Cuando el toreo lleva a la felicidad
SANTANDER
Diego Ventura ha toreado catorce tardes en Santander, en las que ha sumado trece salidas a hombro. Un dato que lo dice todo y que realza lo vivido hoy. La comunión total. La fusión más sincera entre el público de toros y el héroe que hace posible la magia. Porque comunión es lo vivido en la faena al segundo toro de Los Espartales. Una comunión que alcanzó su cima en el par a dos manos con Bronce, sin cabezada, citado el toro a caballo parado, en corto y en los medios. Y la suerte hecha en toda su pureza. Limpia como una patena. Perfecta. Impoluta. Impecable, lo que provocó la explosión de la gente, feliz, y de Diego, feliz también, que se descabalgó para conceder todo el protagonismo de la plaza en pie a su caballo. A Bronce, un animal increíble con el que Ventura cumple lo increíble. Y lo imposible. Como esa forma de torear quedándose entre los pitones del toro por tiempo sin límite, metiendo Bronce la cara a centímetros de la de su oponente, desafiante y a corazón abierto. El corazón de un torero en el alma de un caballo. Qué multiplicación del temple. Qué virtuosismo. Qué preciosidad. Por eso se puso en pie la plaza para despedir a Bronce, el cómplice perfecto para que Ventura sueñe sin condiciones. Paró a este toro con Guadalquivir con un rejón clavado de frente, dejándoselo venir de fuera a dentro, de los medios al tercio, donde, casi inmóvil, lo esperaba el torero. Fue el anuncio de cuando vino después. Primero Nazarí, el irrepetible, con el que Diego completó una vuelta completa al anillo con el toro imantado al estribo, templándolo, no solo acompañándolo, toreándolo, pulseándolo, conduciéndolo… Y todo ello, rematado con una banderilla increíble también, planteada sin solución de continuidad, muy a la corta, de frente otra vez, absorbiendo la embestida sin alivio alguno, incluso, soportando el remate del toro que echó con violencia la cara arriba. Se la jugó ahí Ventura y ganó. Como lo hizo a continuación con Sueño y sus cambios de terreno por dentro, por la única rendija por donde cabía esa moneda al aire del todo o nada. Bronce -contado queda- se encargó de elevar a las nubes todo lo vivido hasta entonces y lo abrochó Diego con Guadiana con una corta primera y con un extraordinario rejón después, por arriba e implacable, que tumbó al bravo entre los aplausos del propio torero. Se derramó otra vez la comunión total del héroe con el público y Cuatro Caminos fue lo que tantas veces: el escenario perfecto para no dejar de soñar…
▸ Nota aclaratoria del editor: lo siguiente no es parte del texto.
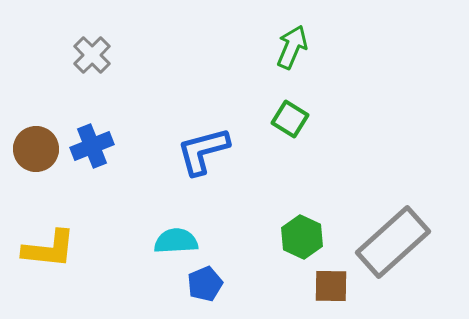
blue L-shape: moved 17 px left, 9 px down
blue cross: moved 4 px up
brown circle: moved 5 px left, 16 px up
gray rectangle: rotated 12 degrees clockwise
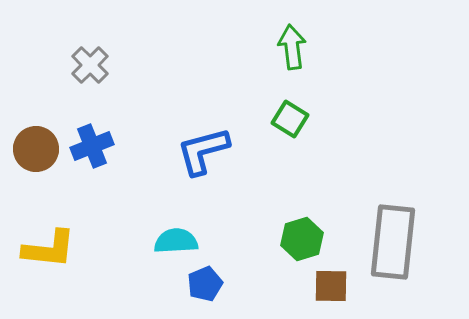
green arrow: rotated 30 degrees counterclockwise
gray cross: moved 2 px left, 10 px down
green hexagon: moved 2 px down; rotated 18 degrees clockwise
gray rectangle: rotated 42 degrees counterclockwise
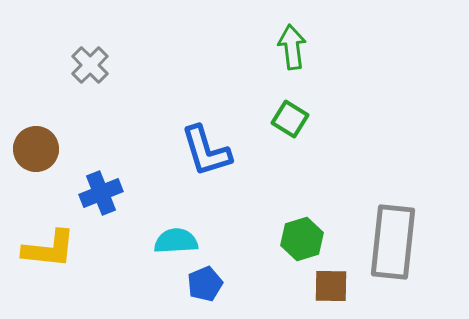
blue cross: moved 9 px right, 47 px down
blue L-shape: moved 3 px right; rotated 92 degrees counterclockwise
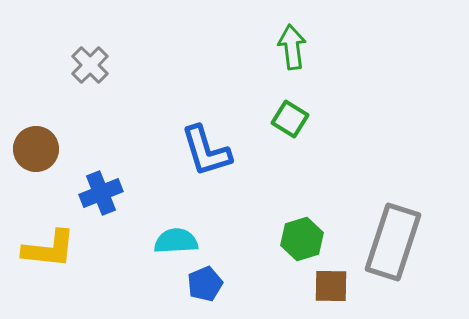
gray rectangle: rotated 12 degrees clockwise
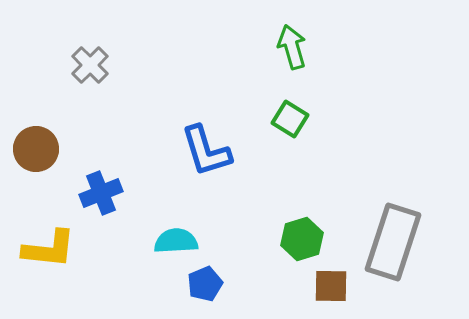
green arrow: rotated 9 degrees counterclockwise
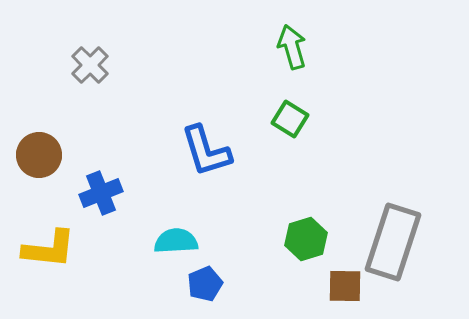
brown circle: moved 3 px right, 6 px down
green hexagon: moved 4 px right
brown square: moved 14 px right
Fue noble el primer toro de su lote, pero le faltó algo más de empuje, de romper hacia adelante. Lo recibió a portagayola con Campina, pero el de Los Espartales se abrió demasiado, lo que impidió el encuentro. Dos rejones clavó Diego Ventura antes de bordar el toreo con Velásquez en varios pasajes marcados por la pureza y la lentitud con que lo hizo todo. Y el ajuste, porque el astado requería llegarle mucho y lo hizo el rejoneador con Velásquez, ya fuera en el toreo de costado, de notable pulso, ya cuando se metió por dentro casi sin espacio entre el toro y las tablas. Y todo, cabe insistir, con enorme despaciosidad, sin una prisa que rompiera la armonía de cada embroque, de cada vez que Ventura se fusionaba con la nobleza de su oponente. Esa chispa que le faltaba la puso toda en forma de llamas con Lío, especialista en dinamitar las emociones. Tres banderillas, como de costumbre, cada una de ellas diferente. Cada una en terreno y en distancias diferentes. De plaza a plaza en el cite la primera para frenarse y clavarse al llegar a la jurisdicción del toro. Llegando a él con piruetas para encender aún más la previa de la suerte la segunda y a caballo parado la última de ellas. Las tres, bajo el axioma de la precisión y la exactitud de cada uno de los tiempos. Estaba la faena en la cima cuando Diego la culminó con la única banderilla corta al violín que le autorizó el palco antes de pinchar por arriba con Remate en varias ocasiones con el rejón de muerte, lo que le privó de alzarse con los primeros premios de la tarde.